**Provided data**
··········
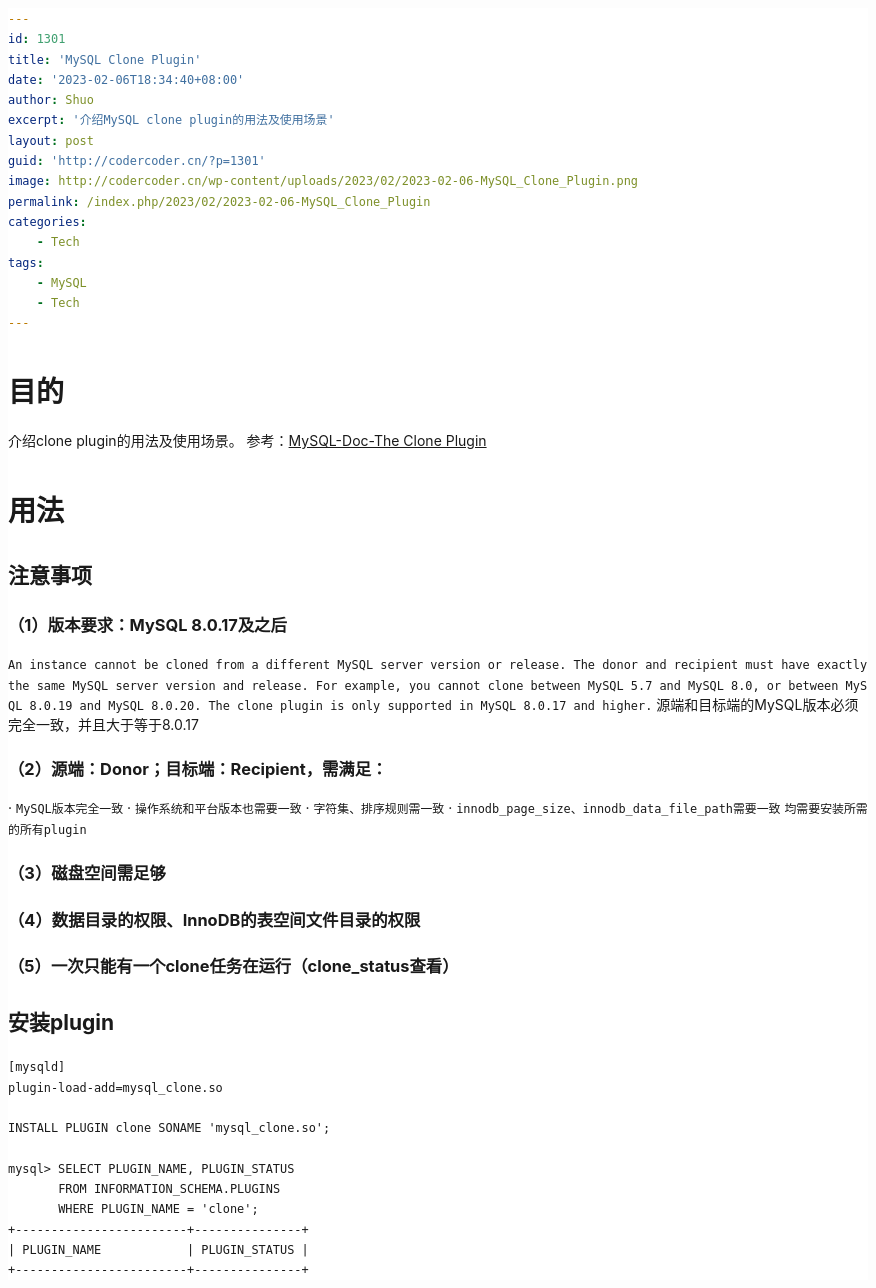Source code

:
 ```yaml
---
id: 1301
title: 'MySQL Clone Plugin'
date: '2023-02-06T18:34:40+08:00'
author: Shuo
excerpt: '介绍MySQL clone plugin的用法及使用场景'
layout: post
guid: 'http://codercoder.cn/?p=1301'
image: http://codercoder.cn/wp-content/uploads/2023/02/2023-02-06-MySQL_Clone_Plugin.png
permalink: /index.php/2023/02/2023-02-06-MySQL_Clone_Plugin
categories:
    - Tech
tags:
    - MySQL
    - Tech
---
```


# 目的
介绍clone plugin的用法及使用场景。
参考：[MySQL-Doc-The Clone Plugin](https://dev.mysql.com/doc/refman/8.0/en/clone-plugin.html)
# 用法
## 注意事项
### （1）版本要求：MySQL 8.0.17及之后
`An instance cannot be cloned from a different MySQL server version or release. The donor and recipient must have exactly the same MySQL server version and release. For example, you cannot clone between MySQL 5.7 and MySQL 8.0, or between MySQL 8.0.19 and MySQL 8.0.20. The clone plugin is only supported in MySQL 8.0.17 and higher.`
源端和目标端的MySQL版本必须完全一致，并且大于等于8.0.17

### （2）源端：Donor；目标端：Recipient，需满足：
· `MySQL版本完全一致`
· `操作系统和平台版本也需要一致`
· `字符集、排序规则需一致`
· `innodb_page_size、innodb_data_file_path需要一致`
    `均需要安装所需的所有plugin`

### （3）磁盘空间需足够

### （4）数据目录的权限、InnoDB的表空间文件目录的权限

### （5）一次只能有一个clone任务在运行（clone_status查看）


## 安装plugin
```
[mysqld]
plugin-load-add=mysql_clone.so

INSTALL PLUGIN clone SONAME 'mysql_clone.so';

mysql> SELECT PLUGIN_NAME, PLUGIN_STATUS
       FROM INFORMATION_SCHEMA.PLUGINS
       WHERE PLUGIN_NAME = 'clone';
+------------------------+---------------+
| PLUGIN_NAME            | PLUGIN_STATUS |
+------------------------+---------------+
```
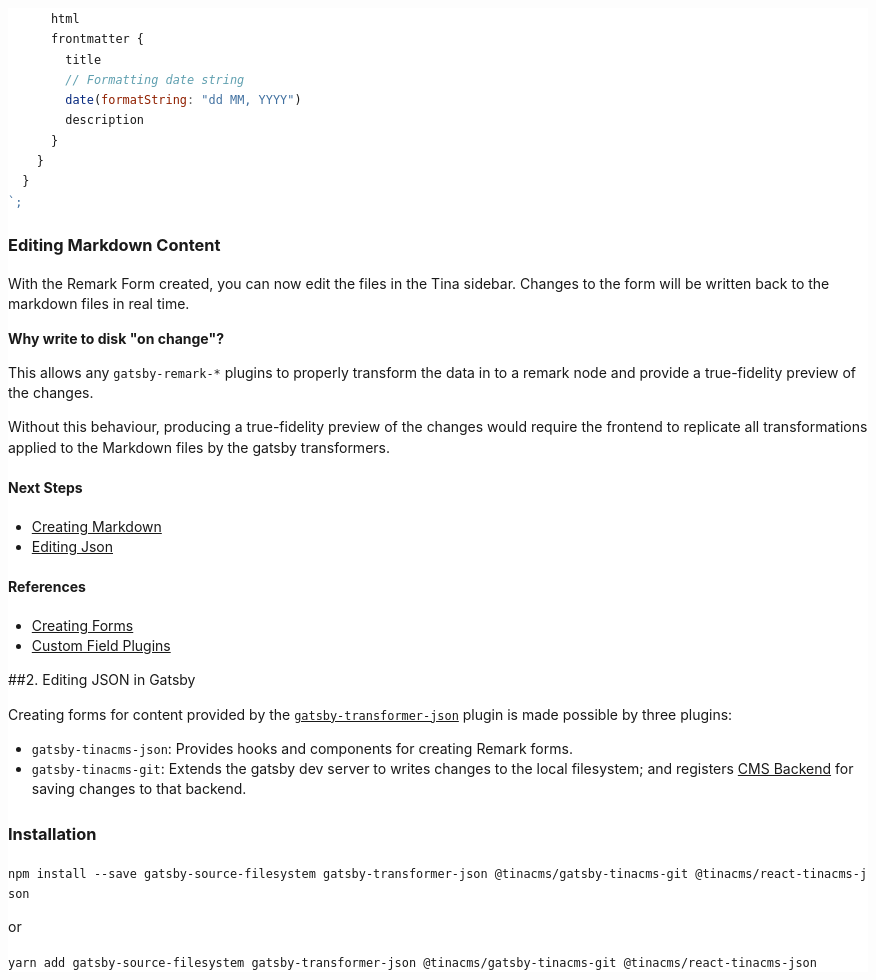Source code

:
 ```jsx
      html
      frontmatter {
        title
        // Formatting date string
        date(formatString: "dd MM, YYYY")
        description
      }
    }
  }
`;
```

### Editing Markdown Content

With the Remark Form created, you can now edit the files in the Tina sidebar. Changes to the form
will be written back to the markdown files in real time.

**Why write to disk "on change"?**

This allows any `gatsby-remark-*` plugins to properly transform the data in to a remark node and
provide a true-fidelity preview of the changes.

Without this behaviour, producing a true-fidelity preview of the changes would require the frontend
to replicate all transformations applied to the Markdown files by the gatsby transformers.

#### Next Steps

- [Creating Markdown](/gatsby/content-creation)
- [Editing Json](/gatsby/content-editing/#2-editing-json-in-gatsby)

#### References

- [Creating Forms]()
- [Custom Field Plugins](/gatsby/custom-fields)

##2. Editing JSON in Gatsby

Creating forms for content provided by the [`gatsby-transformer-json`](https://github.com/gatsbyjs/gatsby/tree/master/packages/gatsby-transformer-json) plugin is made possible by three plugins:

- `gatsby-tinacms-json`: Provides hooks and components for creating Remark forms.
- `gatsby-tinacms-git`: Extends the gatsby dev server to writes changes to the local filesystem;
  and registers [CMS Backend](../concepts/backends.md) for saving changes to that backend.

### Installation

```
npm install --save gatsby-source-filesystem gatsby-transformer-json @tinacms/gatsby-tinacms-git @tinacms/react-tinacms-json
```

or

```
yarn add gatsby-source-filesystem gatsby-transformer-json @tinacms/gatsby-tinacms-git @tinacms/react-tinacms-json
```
··········
**What this task involves**
Wherever the string "react" appears in a line of the records, copy that line.

**Response for this exercise**
npm install --save gatsby-source-filesystem gatsby-transformer-json @tinacms/gatsby-tinacms-git @tinacms/react-tinacms-json
yarn add gatsby-source-filesystem gatsby-transformer-json @tinacms/gatsby-tinacms-git @tinacms/react-tinacms-json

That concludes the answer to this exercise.